Ne yaparsın, ölümlü dünya işte. Zeytinci Hüseyin yaşlı annesi ve Sara hastası olan Halil kardeşiyle yalnız kaldılar. Biz Yeni yurt köyüne ilk sene gittiğimizde, Hüseyin köyün iki kıraathanesinden şahıs malı olanını kiralayıp işletmekteydi. (Köydeki iki kıraathane vardı, biri muhtarlığın mülkiyeti diğeri ise şahıs malı idi.) Sonra onu da kapatıp, mesleği olan Zeytinciliğe tekrar geri dönmüştü. Her cuma pazarına gittiğimde, onu Belediye kahvesinin kuzey batı noktasında kendisine has o tebessümlü yüzüyle bulur kendisine selam verir hal hatırını sorduktan sonra bir şey lazımsa alır ve yanından ayrılırdım. Telefon ederdim bazen, Hüseyin köye uğrayınca bizim zeytinler bitmiş unutma dediğimde; başım üstüne Hocam ne demek derdi. Param şimdilik yok ha, dediğimde senden para isteyen mi var Hocam diye adeta gönül koyardı.
Yaşlı olan anneleri, üç yıl önce vefat edince; garibanım Hüseyin hasta olan Halil kardeşiyle yapayalnız kalmıştı. 2018’den sonra bir daha Eskişehir’e nasibimiz varmadı. Ama 12 yıl kaldığım köyü ve gönül dostlarımı unutmak ne mümkün. Samimi olduğum dostlarla ara sıra telefon görüşmesi yapar, köyün genel durumu hakkında konuşuruz...

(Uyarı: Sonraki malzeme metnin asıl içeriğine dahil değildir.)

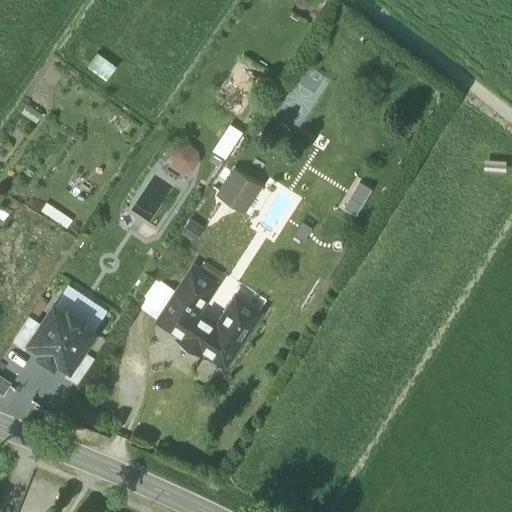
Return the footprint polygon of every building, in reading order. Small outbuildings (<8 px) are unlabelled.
[(117,66),(97,52),(87,66),(106,80),(117,66)] [(42,114),(27,104),(21,113),(36,123),(42,114)] [(243,131),(230,122),(211,149),(224,158),(243,131)] [(190,143),(178,145),(170,153),(172,165),(181,171),(193,169),(200,161),(198,149),(190,143)] [(222,192),(243,206),(256,186),(235,172),(222,192)] [(372,189),(359,180),(350,195),(364,203),(372,189)] [(357,215),(364,203),(350,195),(343,207),(357,215)] [(46,201),(40,211),(67,228),(73,219),(46,201)] [(205,226),(190,216),(181,231),(195,240),(205,226)] [(313,227),(302,220),(294,234),(304,240),(313,227)] [(204,349),(225,363),(259,312),(236,296),(217,325),(196,312),(215,283),(192,268),(176,292),(158,319),(180,333),(177,337),(202,353),(204,349)] [(137,305),(158,319),(176,292),(155,278),(137,305)] [(68,283),(54,304),(67,313),(69,309),(83,318),(81,322),(94,330),(108,310),(68,283)] [(57,358),(69,367),(81,350),(94,330),(81,322),(83,318),(69,309),(67,313),(54,304),(40,325),(30,340),(42,349),(39,354),(41,355),(44,352),(53,358),(51,362),(53,363),(57,358)] [(25,347),(30,340),(40,325),(34,321),(35,320),(29,316),(13,339),(25,347)] [(81,350),(69,367),(65,373),(77,381),(93,358),(81,350)] [(0,373),(0,393),(3,395),(12,381),(0,373)]
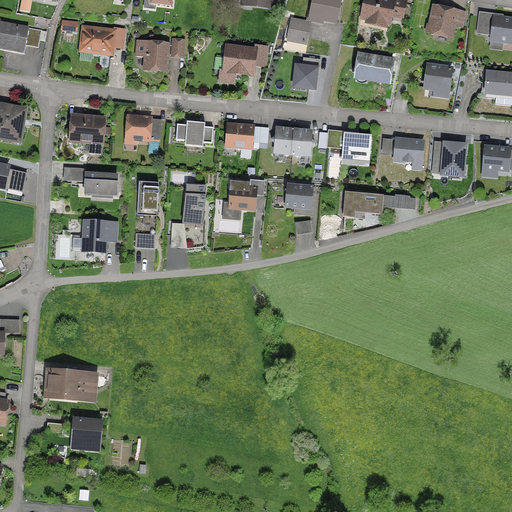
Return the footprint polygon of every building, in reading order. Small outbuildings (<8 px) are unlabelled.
[(309,18),(335,23),(339,0),(312,0),(310,11),(307,11),(305,22),(308,22),(309,18)] [(400,18),(403,4),(391,1),(391,3),(386,2),(386,0),(385,0),(365,0),(362,19),(367,20),(367,22),(384,26),(385,24),(387,24),(389,15),(400,18)] [(434,34),(451,37),(456,13),(433,8),(429,26),(427,27),(427,31),(429,34),(432,35),(434,34)] [(511,44),(511,21),(493,19),(490,41),(511,44)] [(288,41),(304,44),(308,25),(292,21),(288,41)] [(25,46),(28,30),(0,24),(0,47),(10,50),(9,52),(23,54),(25,46)] [(91,53),(110,55),(113,33),(83,29),(80,49),(91,50),(91,53)] [(171,57),(181,58),(183,43),(173,42),(171,57)] [(144,70),(165,72),(167,46),(146,45),(144,70)] [(267,53),(227,49),(224,82),(235,83),(236,75),(255,77),(256,67),(266,68),(267,53)] [(366,80),(388,83),(391,62),(392,54),(360,49),(359,57),(358,57),(356,75),(367,76),(366,80)] [(447,92),(450,71),(427,67),(424,89),(447,92)] [(496,95),(511,96),(511,76),(486,74),(484,95),(485,95),(485,98),(495,99),(496,95)] [(0,139),(19,143),(25,110),(0,106),(0,139)] [(84,120),(84,119),(72,118),(70,137),(80,137),(80,142),(101,144),(103,120),(91,119),(91,120),(84,120)] [(158,140),(160,122),(150,121),(150,120),(127,118),(125,140),(148,142),(148,140),(158,140)] [(211,144),(212,129),(204,128),(204,125),(186,123),(186,127),(176,126),(175,141),(184,142),(184,147),(202,149),(202,144),(211,144)] [(258,149),(258,143),(260,129),(227,127),(225,147),(235,147),(236,149),(241,149),(242,148),(251,149),(251,143),(254,143),(254,149),(258,149)] [(267,130),(260,129),(258,143),(266,144),(267,130)] [(289,155),(291,155),(293,132),(282,131),(270,141),(275,146),(274,154),(283,154),(285,157),(289,155)] [(304,133),(293,132),(291,155),(294,155),(296,158),(300,156),(308,157),(309,149),(314,145),(304,133)] [(318,148),(326,149),(327,135),(319,135),(318,148)] [(373,139),(347,137),(345,160),(371,162),(373,139)] [(426,143),(398,141),(397,162),(412,163),(412,169),(424,170),(426,143)] [(467,147),(446,146),(444,177),(466,178),(467,147)] [(507,167),(511,166),(511,151),(485,149),(483,169),(506,172),(507,167)] [(63,179),(80,180),(81,171),(64,170),(63,179)] [(116,177),(85,175),(84,194),(115,196),(116,177)] [(9,181),(7,190),(22,193),(23,184),(9,181)] [(246,210),(254,210),(255,196),(262,197),(263,183),(249,181),(249,184),(229,182),(229,189),(230,189),(229,204),(223,204),(223,212),(228,212),(228,217),(239,218),(239,211),(244,211),(246,210)] [(158,184),(138,183),(136,216),(156,217),(156,212),(158,189),(157,189),(158,184)] [(206,187),(187,186),(185,223),(204,224),(206,187)] [(285,207),(310,209),(312,189),(286,187),(285,207)] [(364,208),(363,214),(381,215),(383,197),(344,193),(342,218),(354,219),(355,207),(364,208)] [(409,198),(394,196),(393,207),(408,208),(409,198)] [(83,222),(82,253),(104,254),(106,228),(116,229),(116,224),(83,222)] [(296,232),(311,230),(310,222),(295,224),(296,232)] [(46,396),(92,400),(94,380),(78,378),(79,376),(49,373),(46,396)] [(98,424),(75,422),(73,440),(82,441),(81,449),(96,451),(98,424)] [(61,434),(62,427),(62,425),(47,424),(46,433),(61,434)]
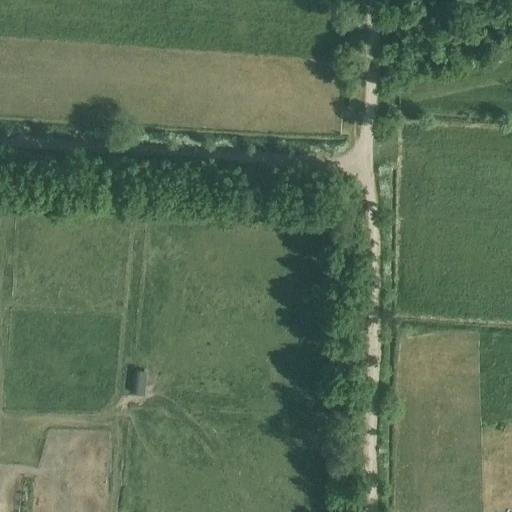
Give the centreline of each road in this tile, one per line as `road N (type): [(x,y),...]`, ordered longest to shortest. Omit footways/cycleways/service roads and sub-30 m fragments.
road 1 (track): [(369,161),(0,141)]
road 2 (track): [(369,161),(366,511)]
road 3 (track): [(368,0),(369,161)]
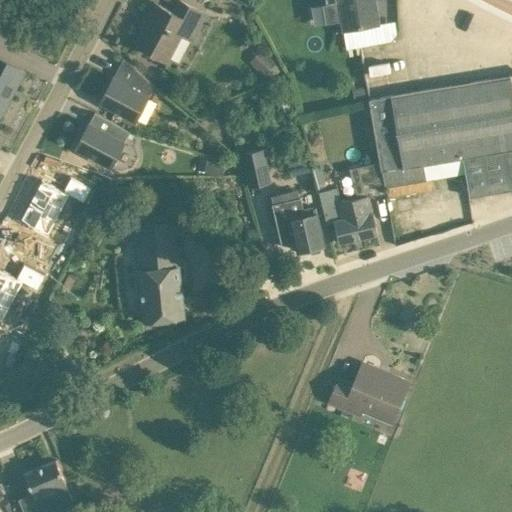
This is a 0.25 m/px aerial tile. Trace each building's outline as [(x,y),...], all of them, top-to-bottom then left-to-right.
[(148,20),(136,42),(168,58),(185,27),(192,31),(203,10),(182,0),(179,0),(174,11),(154,1),(145,18),(148,20)] [(326,0),(330,19),(342,17),(344,29),(357,26),(379,23),(375,0),(326,0)] [(357,26),(344,29),(347,47),(349,47),(361,45),(357,26)] [(262,48),(250,60),(265,74),(277,62),(262,48)] [(27,66),(0,51),(0,110),(3,112),(27,66)] [(114,76),(101,101),(136,119),(155,84),(135,67),(124,57),(114,76)] [(466,173),(470,195),(511,188),(511,75),(511,76),(510,75),(370,98),(380,161),(384,186),(466,173)] [(365,84),(353,86),(355,100),(368,97),(365,84)] [(240,107),(238,101),(238,100),(228,102),(230,110),(240,107)] [(112,165),(120,169),(131,166),(137,156),(133,146),(125,141),(130,130),(108,118),(95,111),(89,122),(76,146),(112,165)] [(241,152),(249,186),(272,181),(265,147),(241,152)] [(225,160),(207,159),(206,173),(223,175),(225,160)] [(336,221),(340,242),(378,233),(368,194),(384,190),(384,186),(380,161),(349,169),(357,197),(342,201),(338,186),(319,191),(327,223),(336,221)] [(317,186),(326,184),(323,166),(314,168),(317,186)] [(43,177),(21,218),(49,233),(70,194),(84,201),(92,186),(71,175),(64,189),(43,177)] [(322,244),(325,244),(316,206),(305,208),(302,195),(273,201),(282,240),(295,237),(298,250),(309,247),(310,248),(312,251),(321,249),(322,246),(322,244)] [(137,246),(145,321),(147,321),(147,319),(183,316),(183,317),(185,317),(180,264),(177,265),(174,242),(172,220),(134,223),(137,246)] [(96,246),(105,230),(94,224),(86,240),(96,246)] [(0,267),(0,319),(2,321),(23,281),(37,289),(46,273),(24,262),(17,276),(0,267)] [(363,410),(392,422),(409,381),(405,380),(406,378),(393,373),(393,375),(362,362),(354,382),(339,376),(328,401),(361,415),(363,410)] [(67,481),(57,458),(25,472),(35,495),(36,495),(43,511),(73,498),(67,481)]
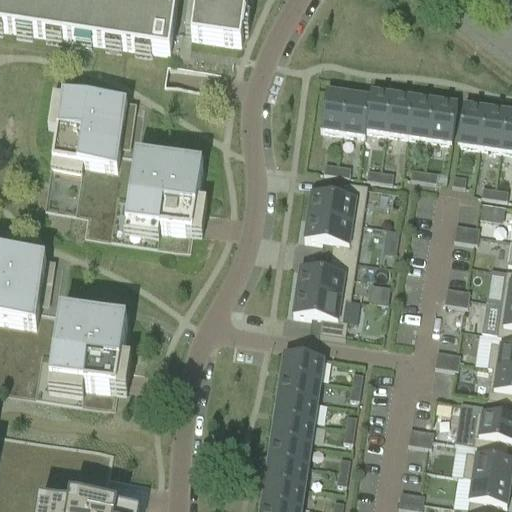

Neyse uzatmayalım, dün de, yani 19,08, 2021 akşam sularında, bizim zeytinci Hüseyin'in, evin kapısına adımını atarken kalp krizinden vefat ettiği haberini alınca; inanın Yüreğim yandı. İki gündür unutamıyorum. Hasta olan Halil tek başına kaldı. Dün vefat eden Zeytinci Hüseyin’i, bugün cuma namazından sonra; Yeni yurt köy mezarlığında defnetmişler. Rabbim taksiratını af eylesin, Halil kardeşine sabır ve dayanma gücü versin. Aslında bu yazım, bir öykü konusu idi lakin köşem için yazınca, biraz daha kısa tutmaya gayret ettim. Dün Hüseyin’in ölüm haberi, bugün ve yarın kimin vefat haberini alacağız acaba? Siz siz olun, ölümden asla gafil olmayın! Kalın sağlıcakla efendim...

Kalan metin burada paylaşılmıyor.